Extracted records
-.-.-

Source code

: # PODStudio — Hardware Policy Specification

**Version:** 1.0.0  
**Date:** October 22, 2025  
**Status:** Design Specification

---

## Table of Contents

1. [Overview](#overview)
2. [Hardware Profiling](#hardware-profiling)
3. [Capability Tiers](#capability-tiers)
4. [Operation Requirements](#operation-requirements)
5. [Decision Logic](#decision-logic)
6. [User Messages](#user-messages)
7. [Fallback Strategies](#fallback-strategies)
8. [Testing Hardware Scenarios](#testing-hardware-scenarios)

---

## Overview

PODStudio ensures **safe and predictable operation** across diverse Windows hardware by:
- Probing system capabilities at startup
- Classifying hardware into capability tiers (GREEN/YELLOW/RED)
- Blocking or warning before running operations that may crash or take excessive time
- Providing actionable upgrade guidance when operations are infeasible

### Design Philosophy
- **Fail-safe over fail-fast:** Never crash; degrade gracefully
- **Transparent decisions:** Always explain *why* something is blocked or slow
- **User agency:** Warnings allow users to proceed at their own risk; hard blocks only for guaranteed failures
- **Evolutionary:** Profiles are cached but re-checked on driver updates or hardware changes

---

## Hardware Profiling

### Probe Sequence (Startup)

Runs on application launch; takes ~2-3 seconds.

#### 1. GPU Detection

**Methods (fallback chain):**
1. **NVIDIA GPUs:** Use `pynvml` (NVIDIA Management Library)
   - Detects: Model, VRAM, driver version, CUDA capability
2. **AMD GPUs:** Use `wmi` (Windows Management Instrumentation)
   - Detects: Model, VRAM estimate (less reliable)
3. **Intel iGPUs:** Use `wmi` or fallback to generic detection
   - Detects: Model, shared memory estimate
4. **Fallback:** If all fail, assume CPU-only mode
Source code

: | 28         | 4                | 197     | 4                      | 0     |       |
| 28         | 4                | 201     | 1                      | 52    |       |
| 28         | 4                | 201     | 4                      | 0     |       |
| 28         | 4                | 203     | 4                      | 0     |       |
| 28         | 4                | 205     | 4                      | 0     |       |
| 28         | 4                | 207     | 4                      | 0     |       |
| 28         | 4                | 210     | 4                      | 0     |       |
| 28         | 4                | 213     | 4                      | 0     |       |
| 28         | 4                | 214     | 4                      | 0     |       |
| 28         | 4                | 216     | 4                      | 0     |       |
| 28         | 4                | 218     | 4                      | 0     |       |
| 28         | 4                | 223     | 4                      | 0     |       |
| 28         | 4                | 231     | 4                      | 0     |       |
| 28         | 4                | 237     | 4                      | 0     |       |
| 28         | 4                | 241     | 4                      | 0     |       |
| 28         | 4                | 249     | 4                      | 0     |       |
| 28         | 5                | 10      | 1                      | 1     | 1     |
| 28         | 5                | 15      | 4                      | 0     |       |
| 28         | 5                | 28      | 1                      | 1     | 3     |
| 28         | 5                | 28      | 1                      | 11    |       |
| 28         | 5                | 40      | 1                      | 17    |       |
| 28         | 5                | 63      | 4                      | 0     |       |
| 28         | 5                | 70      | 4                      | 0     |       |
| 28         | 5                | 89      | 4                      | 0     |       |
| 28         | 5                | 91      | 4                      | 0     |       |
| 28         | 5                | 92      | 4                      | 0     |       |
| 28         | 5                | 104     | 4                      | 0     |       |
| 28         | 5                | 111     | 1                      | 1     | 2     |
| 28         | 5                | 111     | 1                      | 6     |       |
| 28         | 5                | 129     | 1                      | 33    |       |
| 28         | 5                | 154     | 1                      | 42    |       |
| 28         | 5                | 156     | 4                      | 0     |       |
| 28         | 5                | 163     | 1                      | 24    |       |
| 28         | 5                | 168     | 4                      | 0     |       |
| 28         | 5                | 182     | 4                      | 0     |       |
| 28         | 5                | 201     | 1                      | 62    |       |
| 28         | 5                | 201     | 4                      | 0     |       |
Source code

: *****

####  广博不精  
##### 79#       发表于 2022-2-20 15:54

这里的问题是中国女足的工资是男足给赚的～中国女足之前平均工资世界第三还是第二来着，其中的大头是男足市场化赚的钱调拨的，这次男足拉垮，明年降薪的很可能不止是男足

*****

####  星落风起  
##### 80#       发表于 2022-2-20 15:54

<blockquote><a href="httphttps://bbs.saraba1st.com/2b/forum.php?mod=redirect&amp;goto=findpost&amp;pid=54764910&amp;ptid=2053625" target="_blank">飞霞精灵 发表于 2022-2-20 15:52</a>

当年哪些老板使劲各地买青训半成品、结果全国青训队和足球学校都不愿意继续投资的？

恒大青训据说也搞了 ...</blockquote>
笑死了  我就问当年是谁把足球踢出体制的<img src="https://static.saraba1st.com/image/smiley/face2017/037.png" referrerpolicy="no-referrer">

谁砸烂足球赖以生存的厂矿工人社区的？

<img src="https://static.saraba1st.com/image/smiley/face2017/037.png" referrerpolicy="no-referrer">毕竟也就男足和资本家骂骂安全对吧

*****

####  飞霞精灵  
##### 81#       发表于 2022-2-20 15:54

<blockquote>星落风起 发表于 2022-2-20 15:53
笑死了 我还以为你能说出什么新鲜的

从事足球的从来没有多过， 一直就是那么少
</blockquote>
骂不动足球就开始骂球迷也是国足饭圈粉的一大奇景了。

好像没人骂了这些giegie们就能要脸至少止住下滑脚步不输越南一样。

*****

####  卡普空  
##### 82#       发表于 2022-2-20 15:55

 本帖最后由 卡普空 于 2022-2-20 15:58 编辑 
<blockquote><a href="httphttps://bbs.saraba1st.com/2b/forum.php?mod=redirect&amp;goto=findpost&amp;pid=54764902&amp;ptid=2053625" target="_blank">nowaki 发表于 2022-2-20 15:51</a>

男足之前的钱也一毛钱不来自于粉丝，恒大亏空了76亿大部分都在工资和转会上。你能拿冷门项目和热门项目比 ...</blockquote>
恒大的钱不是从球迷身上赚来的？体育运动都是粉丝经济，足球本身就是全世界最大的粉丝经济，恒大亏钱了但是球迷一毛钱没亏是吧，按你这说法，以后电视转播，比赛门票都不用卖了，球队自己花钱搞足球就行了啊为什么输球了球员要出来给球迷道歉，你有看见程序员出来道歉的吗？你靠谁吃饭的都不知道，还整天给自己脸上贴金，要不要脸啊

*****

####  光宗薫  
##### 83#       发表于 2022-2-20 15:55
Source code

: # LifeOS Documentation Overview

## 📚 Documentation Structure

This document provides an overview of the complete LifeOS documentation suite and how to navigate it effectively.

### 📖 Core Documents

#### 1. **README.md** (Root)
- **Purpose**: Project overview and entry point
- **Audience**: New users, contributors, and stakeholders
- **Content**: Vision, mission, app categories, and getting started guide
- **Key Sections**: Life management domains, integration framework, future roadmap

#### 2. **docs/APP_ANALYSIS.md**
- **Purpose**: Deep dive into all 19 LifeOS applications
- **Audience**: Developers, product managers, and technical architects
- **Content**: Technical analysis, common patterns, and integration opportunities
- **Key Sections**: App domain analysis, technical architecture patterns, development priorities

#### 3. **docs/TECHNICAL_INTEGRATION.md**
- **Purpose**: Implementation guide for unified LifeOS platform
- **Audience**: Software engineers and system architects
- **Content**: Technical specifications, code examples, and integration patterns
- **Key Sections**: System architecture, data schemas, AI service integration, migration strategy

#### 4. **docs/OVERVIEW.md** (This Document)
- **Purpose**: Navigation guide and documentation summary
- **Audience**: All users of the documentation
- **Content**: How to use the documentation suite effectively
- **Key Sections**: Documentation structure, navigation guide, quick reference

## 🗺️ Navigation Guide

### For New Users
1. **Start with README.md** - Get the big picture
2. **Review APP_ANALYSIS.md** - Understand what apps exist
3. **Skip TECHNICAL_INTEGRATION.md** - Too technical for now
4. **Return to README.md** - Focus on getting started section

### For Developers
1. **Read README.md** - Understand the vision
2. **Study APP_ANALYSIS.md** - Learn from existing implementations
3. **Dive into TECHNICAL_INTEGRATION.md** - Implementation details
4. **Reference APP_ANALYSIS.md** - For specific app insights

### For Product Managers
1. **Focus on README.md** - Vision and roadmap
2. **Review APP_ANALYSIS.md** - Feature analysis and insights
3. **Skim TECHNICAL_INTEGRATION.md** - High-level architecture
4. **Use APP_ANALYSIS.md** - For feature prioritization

-.-.-

# PROBLEM STATEMENT
With the first line of the records as the start and the line holding "1. **NVIDIA GPUs:**" as the end, please copy exactly those lines and no others.

# TASK OUTPUT
Source code

: # PODStudio — Hardware Policy Specification

**Version:** 1.0.0  
**Date:** October 22, 2025  
**Status:** Design Specification

---

## Table of Contents

1. [Overview](#overview)
2. [Hardware Profiling](#hardware-profiling)
3. [Capability Tiers](#capability-tiers)
4. [Operation Requirements](#operation-requirements)
5. [Decision Logic](#decision-logic)
6. [User Messages](#user-messages)
7. [Fallback Strategies](#fallback-strategies)
8. [Testing Hardware Scenarios](#testing-hardware-scenarios)

---

## Overview

PODStudio ensures **safe and predictable operation** across diverse Windows hardware by:
- Probing system capabilities at startup
- Classifying hardware into capability tiers (GREEN/YELLOW/RED)
- Blocking or warning before running operations that may crash or take excessive time
- Providing actionable upgrade guidance when operations are infeasible

### Design Philosophy
- **Fail-safe over fail-fast:** Never crash; degrade gracefully
- **Transparent decisions:** Always explain *why* something is blocked or slow
- **User agency:** Warnings allow users to proceed at their own risk; hard blocks only for guaranteed failures
- **Evolutionary:** Profiles are cached but re-checked on driver updates or hardware changes

---

## Hardware Profiling

### Probe Sequence (Startup)

Runs on application launch; takes ~2-3 seconds.

#### 1. GPU Detection

**Methods (fallback chain):**
1. **NVIDIA GPUs:** Use `pynvml` (NVIDIA Management Library)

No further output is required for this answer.